Lawyer Bray was a mountainous man, about thirty-five years old; and he had impudence ingrained with his brawny meat and muscles, and his tongue, let loose, would run like a mill-stream. His head rose a little above his ears, and was huge of girth in a horizontal measure. His hair was a sort of wolf's gray, was clipped all over within an inch of his head, and stood up like the bristles on a wild boar's back. His brows were bushy, and jutted, roof-like, over his deeply-sunken eyes; his nose was bluff as a bull-dog's; his cheek-bones were rough and high; his eyes were wide-set; his mouth was cut square across almost from ear to ear; his chin was square and massy; he had an Adam's apple as large as a gilly-flower ripening on his throat; his hands were large and bony, and his voice "grated harsh thunder," as Milton said of the gates of hell.
Lawyer Bray was prompt and saucy in court, and often won his case in other towns by the thunder of his voice and the force of his action while on the floor. He could always read an abundance of law to sustain any point he argued, although the law quoted might not be found written in the book. He was a capital shot, and kept a pair of the fleetest hounds, and often hauled in his shingle and hunted week in and week out, leaving business to follow suit. He made light of religious and sacred things; he could curse the sky when it thundered, and swear the lights blue with the boldest voluble tongue; and yet he would appeal to God to judge him in a plea, and silence, and exclude a witness for any unpopular religious belief. He rose to an extensive business in the towns about, at last; and is quoted at this day, for some wild gale of a speech, or some saucy joke, or strange adventure.
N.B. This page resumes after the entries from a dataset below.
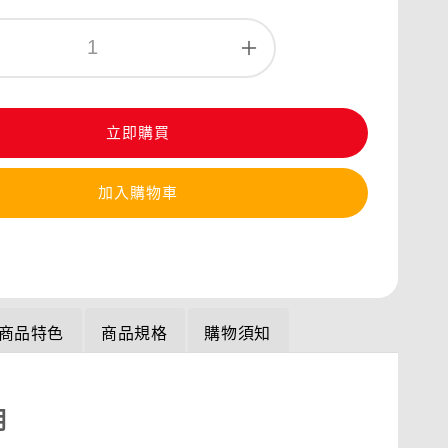
立即購買
加入購物車
商品特色
商品規格
購物須知
明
Lawyer Faddle was equally original. He was as tall as Bray, whenever he straightened up in an animated speech; but his long form commonly bent over, and described a segment of a rainbow. His head was small, and his hair long and thin, and light and shiny as flax; his eyes were almost white, and were set obliquely; his nose was long, aquiline, and pinched together in the nostrils; his teeth were long and broad, and those above shut over upon his lower lip and kept it in a constant chafe. His voice was clear enough, and it never failed in a speech; but it seemed to reside in his little thirsty throat, and it piped like a killdeer's in its proudest swell.
Lawyer Faddle excited some mirth for his originalities, and more contempt for his vices among the farmers of Summerfield. The opinion of the town at that time may be given in the language of Uncle Walter, who declared he was "hollow and foul as a sooty stove-pipe."
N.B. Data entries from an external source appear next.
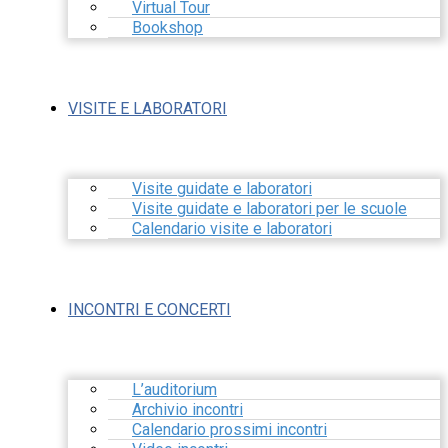
Virtual Tour
Bookshop
VISITE E LABORATORI
Visite guidate e laboratori
Visite guidate e laboratori per le scuole
Calendario visite e laboratori
INCONTRI E CONCERTI
L’auditorium
Archivio incontri
Calendario prossimi incontri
Lawyer Faddle however succeeded in creating an extensive business in time, though most of his cases an honorable lawyer would have scorned; and he reared a large family, and wanted to figure in later times as one of the aristocracy of Summerfield.
Cicero Bray opened the case by a lengthened speech of very ambitious eloquence, paying several unfelt compliments to the 'justice' and 'wisdom' of the 'worthy magistrate;' while he glanced through the course of the trial, with an air and tone of triumph, stating in thunder what he should undertake to sustain in evidence; and after a most exhausting peroration, he hauled in his ragged voice, and arrested its rumbling echoes, and gave way for a brief remark from the counsel for the prisoner. A son of the plaintiff, Welcome Bogle, was then introduced to the stand, and testified that his father had owned a log-chain with the initials of his name, "S. B." marked on one of the hooks; and the chain in court being shown him, he said with audible and honest emphasis, "Yes, that's the article." He was cross-examined, with considerable tact and much severity by C. Fox Faddle, Esq.; but he stood the trial with remarkable composure and consistency, making no variation of the facts testified, although he gave them in different connections and words.
'Becca Ann Teezle was next introduced. She had again and again declared she was not afraid of a lawyer, and on this occasion her words proved true. Without the slightest diffidence, but with a boldness rather which encouraged the other witnesses, and with a toss of the head that Lawyer Faddle did not like, she said, "she had been out in the woods pasture picking blackberries, and saw Mr. Sculpin pass that way from the direction of Mr. Bogle's barn, with a chain on his back."
When cross-examined, she stated that "it was slung over his right shoulder, and under his left arm, and it was not a trace chain, nor a halter chain, nor a breast chain, as Mr. C. Fox Faddle endeavored to have it appear, but a log-chain; yes, sir, a log chain, for I saw it with my own eyes."
"Then you sometimes see with eyes not your own, do you, Miss Teezle?" said Lawyer Faddle with a comical leer, and a peculiar pipe of that killdeer voice.